These characteristics of PMFI are further demonstrated through examples later in this section. Note that since the information diffuses more quickly in a densely connected area, one of the limitations of \(PMFI_{\beta }(i,j)\) is that it tends to predict all the missing links in a densely connected community before predicting links in more sparse parts of the network. In order to increase the ability of PMFI to predict missing links in sparse communities, we convert the original network into a transformed weighted network whose link weight is determined by the adjacency matrix of the network and the information about common neighbours of the two nodes in the network. This is a two-step process. In the first step the network is transformed into a network where two disconnected nodes are connected by a link if they share at least one common neighbour. In the second step, the network is pre-weighted, where the weights are assigned by applying one of the local link prediction algorithms, such as CN, AA, and RA, to the original network (before the transformation). In this paper, we propose to use the RA index to weight the edges of the network as it outperforms other local similarity indices on many real-world networks9. We demonstrate in the experiment section that pre-weighting the adjacency matrix according to the RA index can result in improved performance. We refer to the resulting index as weighted parametrised matrix forest index (WPMFI).

Figure 2 demonstrates the process transforming and pre-weighting a network with 9 nodes and 9 links into a network with the same number of nodes and 18 links. The transformed network contains all the links that are present in the original network. In addition to this, two disconnected nodes in the transformed network are also connected by a link if they share at least one common neighbour. The link (ij) is assigned the weight \(w(i,j) = A(i,j)+RA(i,j)\), where A represents the adjacency matrix of the original network and RA(ij) is computed from the degrees of the common neighbours of nodes i and j. More specifically, the value of RA(ij) equals the sum of the reciprocal degrees of all the common neighbours of nodes i and j. Figure 2 shows the adjacency matrices of the original and the transformed networks. Consider the node c which is connected to node b, d, and e in the original network. Since c does not share any common neighbour with e, the weight of the link (ce) equals 1. The nodes c and b share the common neighbour d with degree 2 and therefore the weight of the link (cb) is \(1+\frac{1}{2}=\frac{3}{2}\). Finally the weight of the link (cd) is \(\frac{4}{3}\) since c and d share a common neighbour b whose degree is 3.

Figure 2
figure 2

Original network and the transformed version of the network and their adjacency matrices.

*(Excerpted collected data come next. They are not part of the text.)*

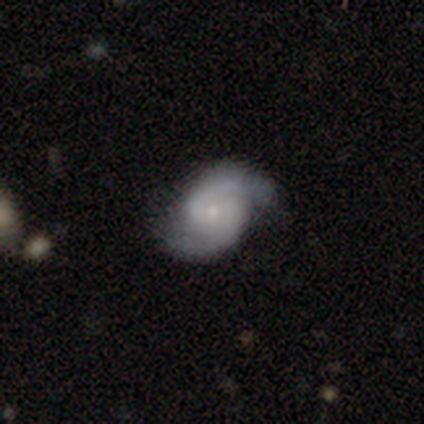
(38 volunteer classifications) Morphology: type=featured or disk (84%); edge-on=no (100%); bar=no (66%); spiral arms=yes (97%); winding=medium (58%); arm count=2 (97%); bulge=small (81%); merging=none (82%).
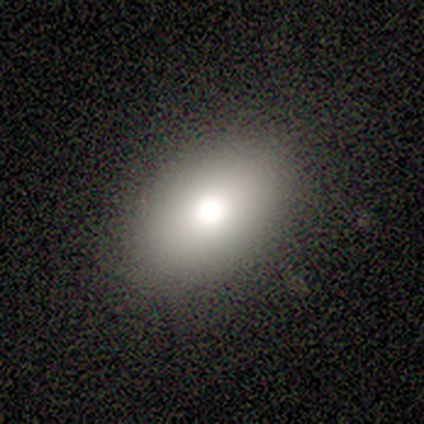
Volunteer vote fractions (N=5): Q: Smooth or featured?
A: smooth (100%)
Q: How rounded?
A: in between (80%); runner-up: round (20%)
Q: Merging?
A: none (80%); runner-up: minor disturbance (20%)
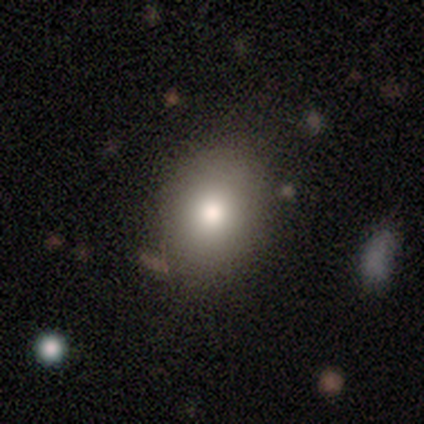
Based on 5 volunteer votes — Morphology: type=smooth (100%); roundness=in between (80%); merging=none (100%).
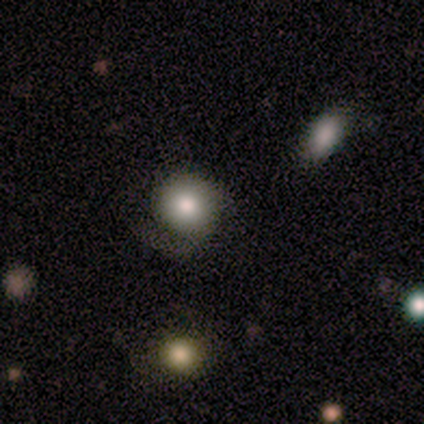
A smooth galaxy with no disk features (100%) that is round (75%).

Vote fractions:
- Smooth or featured? smooth: 100% / featured or disk: 0% / star or artifact: 0%
- How rounded? round: 75% / in between: 25% / cigar-shaped: 0%
- Merging? none: 75% / minor disturbance: 25% / major disturbance: 0% / merger: 0%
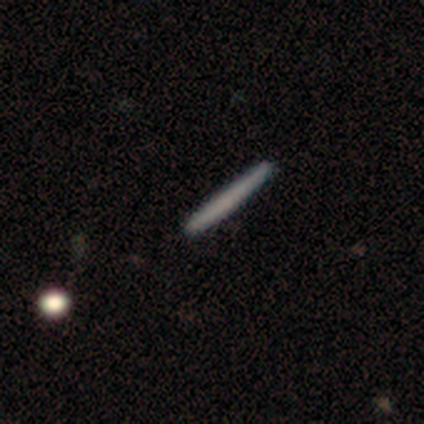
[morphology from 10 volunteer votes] smooth_or_featured: smooth (p=0.80) [alt: featured or disk p=0.20]
how_rounded: cigar-shaped (p=1.00)
merging: none (p=1.00)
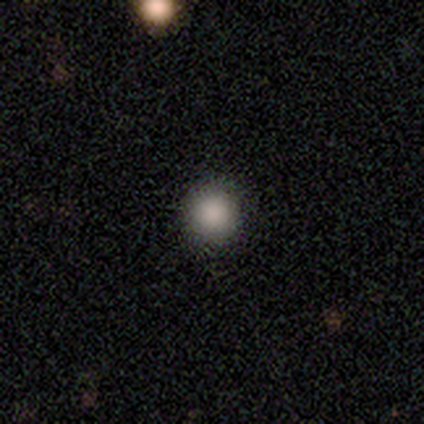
A smooth galaxy with no disk features (89%) that is round (88%).

Vote fractions:
- Smooth or featured? smooth: 89% / star or artifact: 11% / featured or disk: 0%
- How rounded? round: 88% / in between: 12% / cigar-shaped: 0%
- Merging? none: 75% / minor disturbance: 25% / major disturbance: 0% / merger: 0%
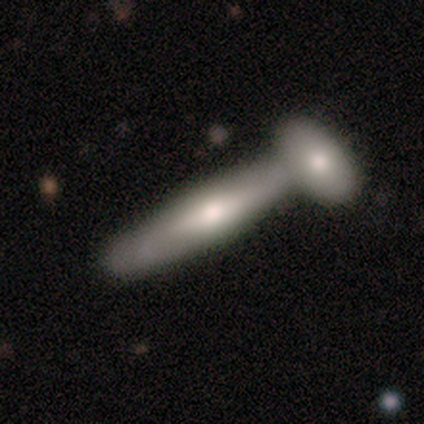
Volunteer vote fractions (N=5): Morphology: type=featured or disk (60%); edge-on=yes (100%); edge-on bulge=rounded (100%); merging=merger (60%).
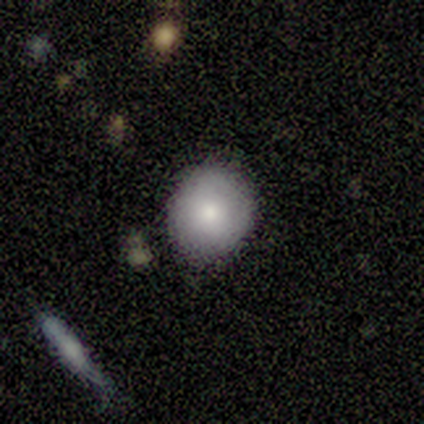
Q: Smooth or featured?
A: smooth (60%); runner-up: featured or disk (20%)
Q: How rounded?
A: round (100%)
Q: Merging?
A: none (75%); runner-up: minor disturbance (25%)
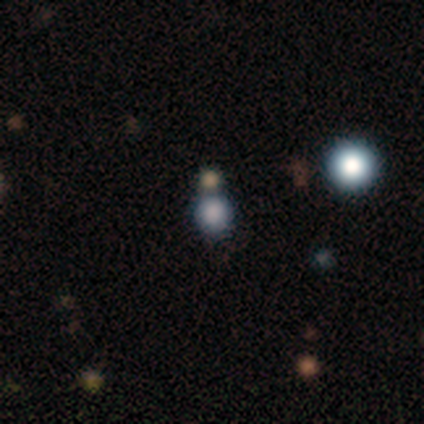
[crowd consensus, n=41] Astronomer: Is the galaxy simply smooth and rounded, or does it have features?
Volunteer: smooth — 59% (runner-up: star or artifact, 34%).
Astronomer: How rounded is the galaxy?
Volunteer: round — 100%.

In order to empirically highlight the characteristics and advantages of the WPMFI and compare it with alternative indices, we apply it, along the three other similarity indices (RA, MFI, and PMFI), to both a small synthetic network as well as a real world-network. The synthetic network consists of a network with 10 vertices and 12 edges and is shown in Fig. 3. The solid black lines represent the links of the original network, while the dashed lines show the links predicted by different indices. This network consists of two different communities, i.e., \(\{0,1,2,3,4\}\) and \(\{5,6,7,8,9\}\). Figure 3a shows the sequence (represented by the label of each predicted link) in which the links are added to the network according to the RA index. The RA index assigns the highest score to the pair of disconnected nodes (0, 2), (5, 7) and (6, 8). All three pairs of nodes have two common neighbours with degrees 2 and 3 respectively. Next the link (1, 3) is added which is followed by links (2, 4), (0, 6), (0, 8), (5, 9) and (7, 9) all having the same RA score. Finally, all the remaining pairs of disconnected nodes that are exactly one hop away from each other get connected.

Figure 3
figure 3

The order in which links are added by different indices in a small synthetic network. The edge label represents the rank of the added link.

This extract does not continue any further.